Individual courses introduce specific innovations, such as the use of peerScholar for peer assessment in the psychology course (description included in the Pockets of Innovation Series), the use of online GIS tools for the geography course, and the embedding of librarians and research literacy for students of Middle Eastern Religion and Culture.
In the future, it is anticipated that courses in areas of particular specialization will be offered online to provide access for students at other universities and increase enrolment in some of the more specialized subjects.
Cheryl Regehr, Vice Provost, Academic Programs, highlights the benefits of students getting access to great instructors: “Fabulous instructors looking for another challenge come forward – and then serve as mentors”.
Each course offered online is being evaluated by the students, instructors, and educational technology staff so that the development is informed by what is learned at each step. The surveys look at experiences within the digital course environment and the support received to enable work in the online context. This data will be used to support long-term planning. The registration system has now been adapted to flag online courses so that patterns can be determined.
Challenges and Enhancements
The faculty members involved in developing the courses in the pilot project concurred that they needed more time for the re-design of the course format, activities, and assessment. They also recommended the involvement of educational technology professionals to advise on learning, pedagogy, and curriculum development – to translate between the technology and the learning.
In response to these requests, the Provost has introduced modest funding for the departments in which online courses are being developed to use for release time, technological support, or other development needs. As well, a network of educational technologists is being established.
Experience with the pilot courses revealed the need for institution-wide access to some tools such as those supporting lecture capture and webinars, which are now being licenced for general use on campus. Specialized tools and approaches are also necessary to support such activities as writing in Cyrillic in the Russian for Russians course or handwritten solutions to mathematical problems in mechanical engineering.
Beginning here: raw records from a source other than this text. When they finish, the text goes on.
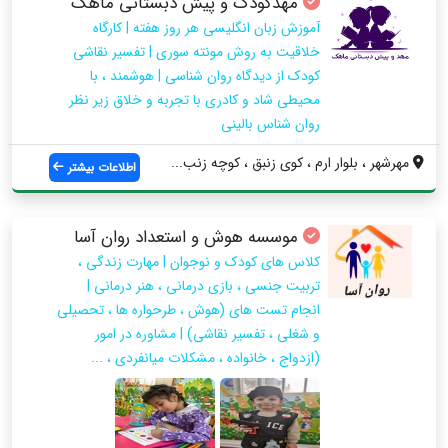
مهدکودک و پیش دبستانی ماهک
آموزش زبان انگلیسی هر روز هفته | کارگاه
خلاقیت به روش مونته سوری | تفسیر نقاشی
کودک از دیدگاه روان شناسی | هوشمند ، با
محیطی شاد و کادری با تجربه و خلاق زیر نظر
روان شناس بالینی
مهرشهر ، بلوار ارم ، کوی زنبق ، کوچه زنب...
اطلاعات بیشتر
موسسه هوش و استعداد روان آسا
کلاس های کودک و نوجوان | مهارت زندگی ،
تربیت جنسی ، بازی درمانی ، هنر درمانی |
انجام تست های (هوش ، طرحواره ها ، تحصیلی
و شغلی ، تفسیر نقاشی) | مشاوره در امور
(ازدواج ، خانواده ، مشکلات میانفردی ، ...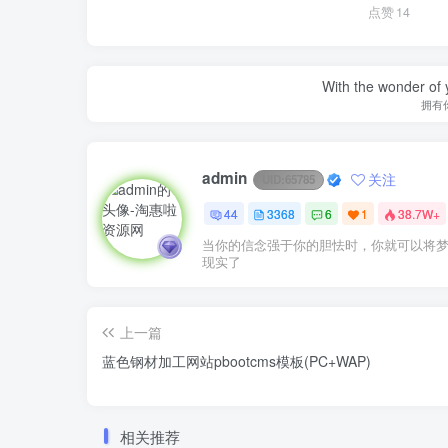
点赞
14
With the wonder of 
拥有
admin
关注
UID:
65785
44
3368
6
1
38.7W+
当你的信念强于你的胆怯时，你就可以将
现实了
上一篇
蓝色钢材加工网站pbootcms模板(PC+WAP)
相关推荐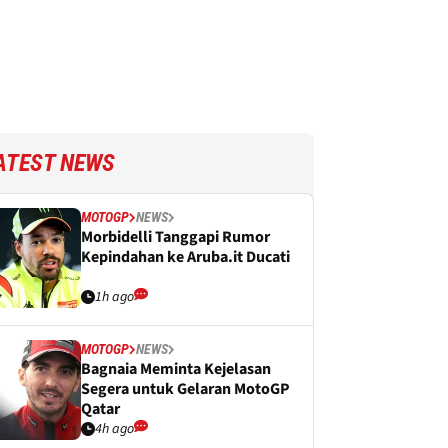
ATEST NEWS
MOTOGP
NEWS
Morbidelli Tanggapi Rumor
Kepindahan ke Aruba.it Ducati
1h ago
MOTOGP
NEWS
Bagnaia Meminta Kejelasan
Segera untuk Gelaran MotoGP
Qatar
4h ago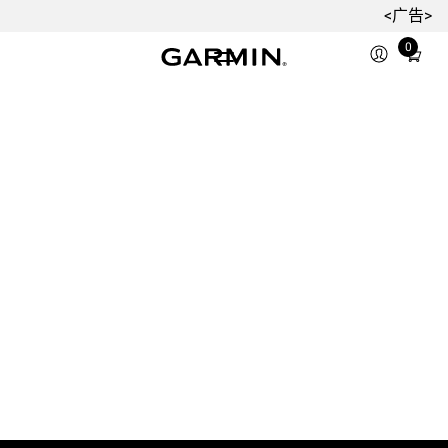
<广告>
0
Total
items
in
cart:
0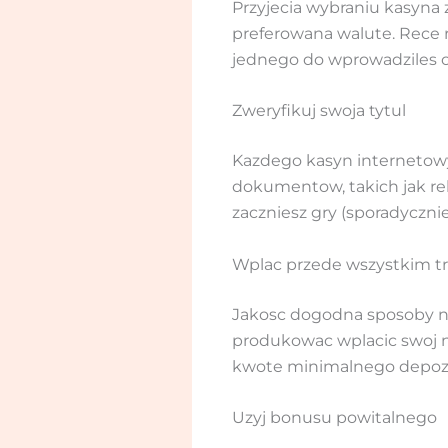
Przyjecia wybraniu kasyna z
preferowana walute. Rece rz
jednego do wprowadziles 
Zweryfikuj swoja tytul
Kazdego kasyn internetowy
dokumentow, takich jak re
zaczniesz gry (sporadycznie
Wplac przede wszystkim t
Jakosc dogodna sposoby na
produkowac wplacic swoj na
kwote minimalnego depoz
Uzyj bonusu powitalnego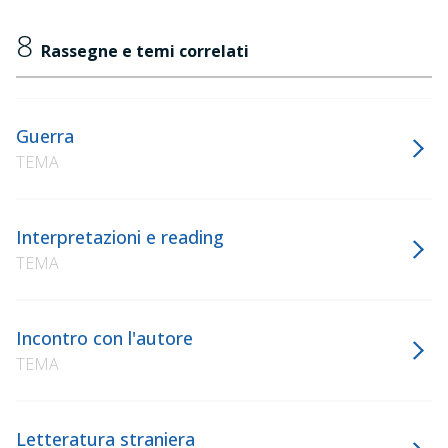
8
Rassegne e temi correlati
Guerra
TEMA
Interpretazioni e reading
TEMA
Incontro con l'autore
TEMA
Letteratura straniera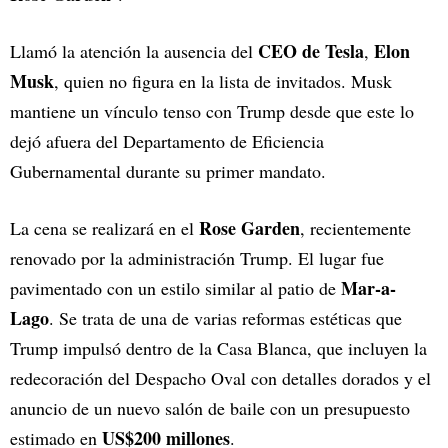
CEO de Tesla
Elon
Llamó la atención la ausencia del
,
Musk
, quien no figura en la lista de invitados. Musk
mantiene un vínculo tenso con Trump desde que este lo
dejó afuera del Departamento de Eficiencia
Gubernamental durante su primer mandato.
Rose Garden
La cena se realizará en el
, recientemente
renovado por la administración Trump. El lugar fue
Mar-a-
pavimentado con un estilo similar al patio de
Lago
. Se trata de una de varias reformas estéticas que
Trump impulsó dentro de la Casa Blanca, que incluyen la
redecoración del Despacho Oval con detalles dorados y el
anuncio de un nuevo salón de baile con un presupuesto
US$200 millones
estimado en
.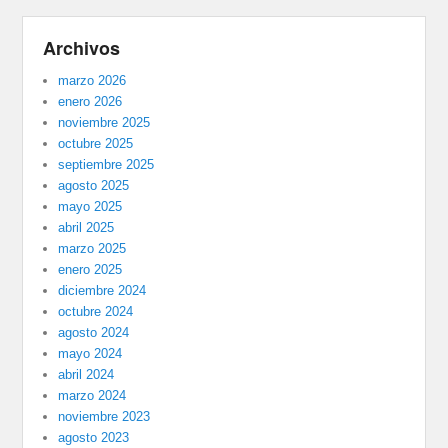
Archivos
marzo 2026
enero 2026
noviembre 2025
octubre 2025
septiembre 2025
agosto 2025
mayo 2025
abril 2025
marzo 2025
enero 2025
diciembre 2024
octubre 2024
agosto 2024
mayo 2024
abril 2024
marzo 2024
noviembre 2023
agosto 2023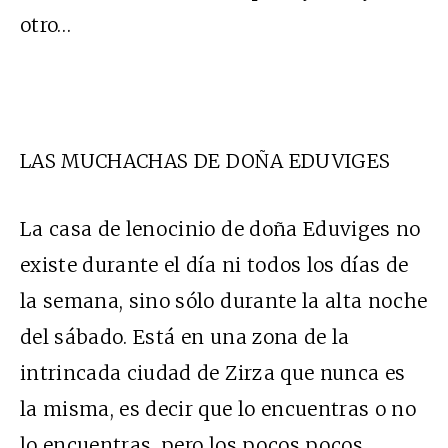
otro…
LAS MUCHACHAS DE DOÑA EDUVIGES
La casa de lenocinio de doña Eduviges no
existe durante el día ni todos los días de
la semana, sino sólo durante la alta noche
del sábado. Está en una zona de la
intrincada ciudad de Zirza que nunca es
la misma, es decir que lo encuentras o no
lo encuentras, pero los pocos pocos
The university is committed to the campus-based experience with in-person interaction between students and professors. Online learning is seen as an augmentation of the student learning experience. It is not being approached as a cheaper way of providing education; online courses can take more resources to create and the same resources to run. The goal is to provide quality alternatives for undergraduate students, not to offer full programs through online learning.
Professional networking, for conversations, showcasing, and connections with colleagues in post-secondary education, is of great importance. U of T is active in a number of associations, such as the Ontario Universities’ Council on E-Learning (OUCEL) and the Educause eLearning Initiative. They welcome opportunities to make connections and share experiences and strategies with other institutions involved in online learning.